Data Start Marker

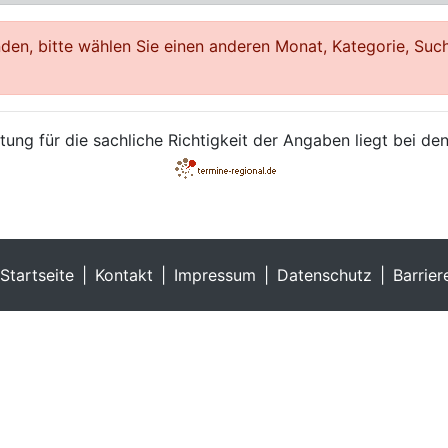
en, bitte wählen Sie einen anderen Monat, Kategorie, Such
ung für die sachliche Richtigkeit der Angaben liegt bei den
Startseite
Kontakt
Impressum
Datenschutz
Barrier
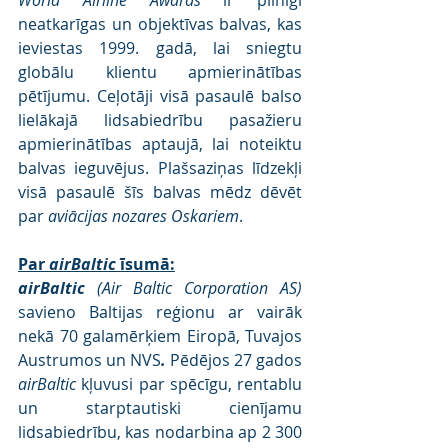
neatkarīgas un objektīvas balvas, kas 
ieviestas 1999. gadā, lai sniegtu 
globālu klientu apmierinātības 
pētījumu. Ceļotāji visā pasaulē balso 
lielākajā lidsabiedrību pasažieru 
apmierinātības aptaujā, lai noteiktu 
balvas ieguvējus. Plašsaziņas līdzekļi 
visā pasaulē šīs balvas mēdz dēvēt 
par 
aviācijas nozares Oskariem
.
Par 
airBaltic
 īsumā:
airBaltic 
(Air Baltic Corporation AS)
savieno Baltijas reģionu ar vairāk 
nekā 70 galamērķiem Eiropā, Tuvajos 
Austrumos un NVS
.
 Pēdējos 27 gados 
airBaltic
 kļuvusi par spēcīgu, rentablu 
un starptautiski cienījamu 
lidsabiedrību, kas nodarbina ap 2 300 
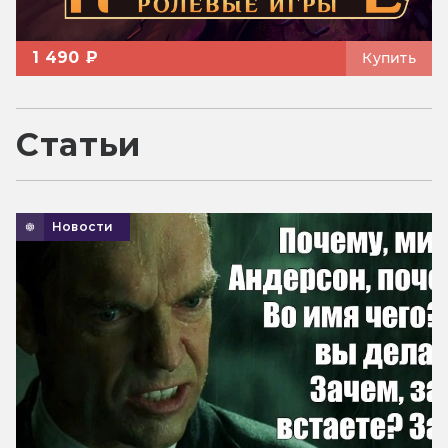
1 490 ₽
Купить
Статьи
Новости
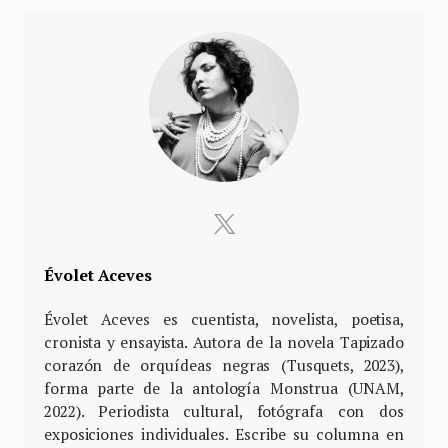
Évolet Aceves
Évolet Aceves es cuentista, novelista, poetisa,
cronista y ensayista. Autora de la novela Tapizado
corazón de orquídeas negras (Tusquets, 2023),
forma parte de la antología Monstrua (UNAM,
2022). Periodista cultural, fotógrafa con dos
exposiciones individuales. Escribe su columna en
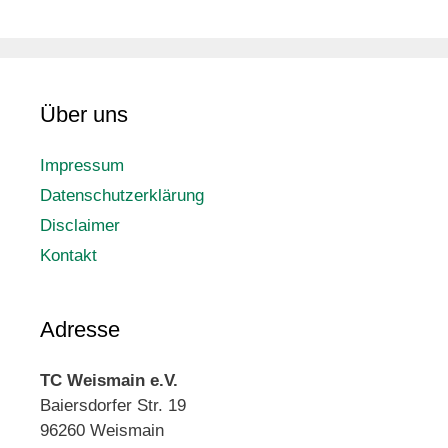
Über uns
Impressum
Datenschutzerklärung
Disclaimer
Kontakt
Adresse
TC Weismain e.V.
Baiersdorfer Str. 19
96260 Weismain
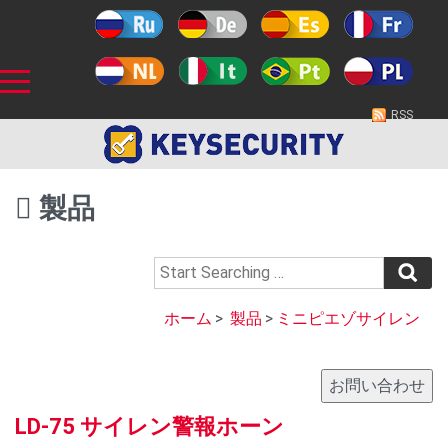
RSS
製品
ホーム
>
製品
>
ミニピエゾサイレン
LD-75 サイレン警報ホーン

Data End Marker

In copying the records above, pass over the pictures and keep every other word exactly.

en, bitte wählen Sie einen anderen Monat, Kategorie, Such
ung für die sachliche Richtigkeit der Angaben liegt bei den
Startseite
Kontakt
Impressum
Datenschutz
Barrier
neatkarīgas un objektīvas balvas, kas 
ieviestas 1999. gadā, lai sniegtu 
globālu klientu apmierinātības 
pētījumu. Ceļotāji visā pasaulē balso 
lielākajā lidsabiedrību pasažieru 
apmierinātības aptaujā, lai noteiktu 
balvas ieguvējus. Plašsaziņas līdzekļi 
visā pasaulē šīs balvas mēdz dēvēt 
par 
aviācijas nozares Oskariem
.
Par 
airBaltic
 īsumā:
airBaltic 
(Air Baltic Corporation AS)
savieno Baltijas reģionu ar vairāk 
nekā 70 galamērķiem Eiropā, Tuvajos 
Austrumos un NVS
.
 Pēdējos 27 gados 
airBaltic
 kļuvusi par spēcīgu, rentablu 
un starptautiski cienījamu 
lidsabiedrību, kas nodarbina ap 2 300 
1 490 ₽
Купить
Статьи
Новости
Évolet Aceves
Évolet Aceves es cuentista, novelista, poetisa,
cronista y ensayista. Autora de la novela Tapizado
corazón de orquídeas negras (Tusquets, 2023),
forma parte de la antología Monstrua (UNAM,
2022). Periodista cultural, fotógrafa con dos
exposiciones individuales. Escribe su columna en
Über uns
Impressum
Datenschutzerklärung
Disclaimer
Kontakt
Adresse
TC Weismain e.V.
Baiersdorfer Str. 19
96260 Weismain
RSS
製品
ホーム
>
製品
>
ミニピエゾサイレン
LD-75 サイレン警報ホーン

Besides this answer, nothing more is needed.